Unforgiven (2013 film)
|Directed by||Lee Sang-il|
|Written by||David Webb Peoples
|Music by||Taro Iwashiro|
|Edited by||Tsuyoshi Imai|
Unforgiven (許されざる者 Yurusarezaru Mono?) is a 2013 Japanese jidaigeki film directed by Lee Sang-il. It is a remake of Clint Eastwood's 1992 western Unforgiven. The film was screened in the Special Presentation section at the 2013 Toronto International Film Festival.
The plot closely follows the original 1992 film, but shifts the setting to Japan's Hokkaido frontier during the early Meiji Period. Jubei Kamata (Ken Watanabe), a former samurai, is approached by an old associate to help claim the bounty on two men who disfigured a prostitute.
Shortly after the start of the Meiji period, a former samurai under the Edo Shogunate, Jubei Kamata, flees from government forces on the northern Japanese island of Hokkaido. Jubei kills his pursuers and disappears, but remains infamous as “Jubei the Killer”.
Years later, in a frontier town, two brothers, Sanosuke and Unosuke Hotta, disfigure a prostitute. The local lawman, Ichizo Oishi, lets the brothers go with only minor chastisement instead of dispatching them to Sapporo to face justice. The other prostitutes gather together the reward for a bounty on the two brothers. This draws several bounty hunters, including Kingo Baba, an old associate of Jubei. One of the bounty hunters, Masaharu Kitaoji, arrives with his biographer. Armed with swords, he draws the attention of Oishi, who demands he hand over his weapons as they are banned in the town. Confronted by lawmen with firearms, Kitaoji has to accept, but is then beaten and humiliated by Oishi. The following day, Oishi throws him out of the town, but the biographer, Himeji, stays behind to write about Oishi instead.
Kingo tracks Jubei down to a small farm where he lives in poverty with his two children. Although reluctant, Kingo convinces Jubei to help him earn the bounty by killing the two men. On the way, they are joined by Goro Sawada, a brash young half-Ainu man who claims to have killed five men already. When the trio arrive at the frontier town, Oishi finds and recognises Jubei at the inn. He taunts, beats, and scars Jubei, but doesn’t kill him. Kingo and Goro are upstairs with the prostitutes and escape unharmed. After recuperating with the help of the prostitutes, the three men track down one of their targets and kill him. Jubei delivers the killing blow after Kingo is unable to do so himself. After this, Kingo admits that he doesn’t have the stomach for killing. Handing Jubei his rifle, he leaves the other two men to collect the bounty. Jubei and Goro return to the town to kill the other Hotta brother. Jubei sends Goro in to kill the man while he uses an outhouse. After a scuffle in which Goro is unable to get a fatal shot with his pistol, he stabs the Hotta brother with an Ainu knife. Although Jubei and Goro escape, Oishi’s men are able to track down Kingo, who is killed after a night of torture.

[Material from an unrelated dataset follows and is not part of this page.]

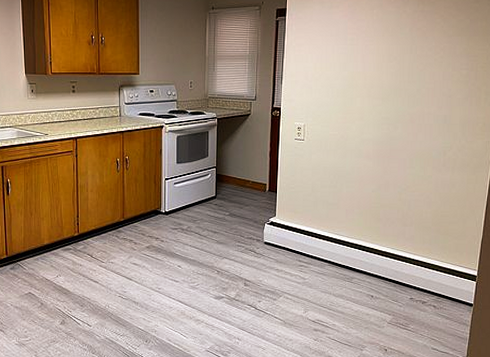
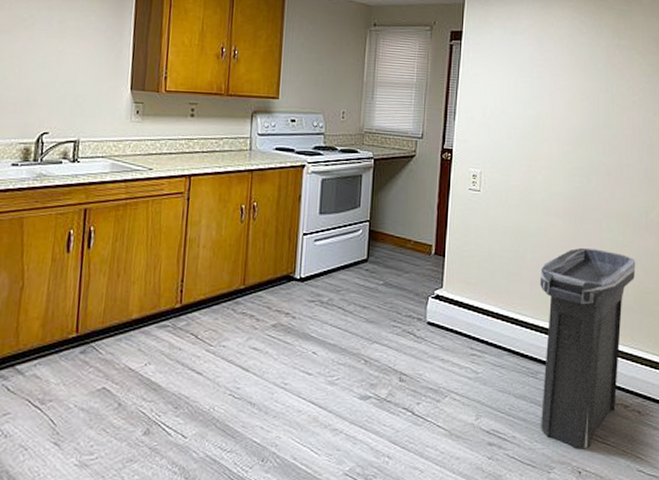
trash can: none [354,182,434,333] -> present [540,247,636,448]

Jubei learns of his friend’s death when one of the prostitutes delivers the bounty. Sober for years, he drinks the last of Goro’s liquor and returns to the town to exact revenge. Before he leaves, he orders Goro and the scarred prostitute, Natsume, to deliver his share of the bounty to his children and look after them. Jubei returns to the inn and a battle ensues between him, Oishi, and the posse Oishi had put together to hunt down Jubei and Goro. Despite being wounded several times, Jubei is able to kill Oishi and several of his men, and the survivors flee. He orders Himeji, who witnessed the battle, to write about what he saw. However, Jubei knows that the Japanese authorities would be particularly harsh if they found out that Goro, who is half-Ainu, had been involved in the killing of two Japanese men. He therefore demands that Himeji leave Goro and the Ainu out the account, and threatens to kill the writer if he mentions them.
Having returned to Jubei’s farm, Natsume explains how she might be willing to settle down there with Goro, looking after Jubei’s children. She is hopeful that one day, Jubei might return. He is last seen walking alone, in the snow, somewhere in Hokkaido.
- Ken Watanabe as Jubei Kamata
- Kōichi Satō as Ichizo Oishi
- Akira Emoto as Kingo Baba
- Yūya Yagira as Goro Sawada
- Shiori Kutsuna as Natsume
- Eiko Koike as Okaji
- Jun Kunimura as Masaharu Kitaoji
- Yukiyoshi Ozawa as Sanosuke Hotta
- Takahiro Miura as Unosuke Hotta
- Kenichi Takito as Yasaburo Himeji
- Yoshimasa Kondo as Kihachi
Filming took place between mid-September to late November, 2012. All filming took place in Hokkaido, Japan.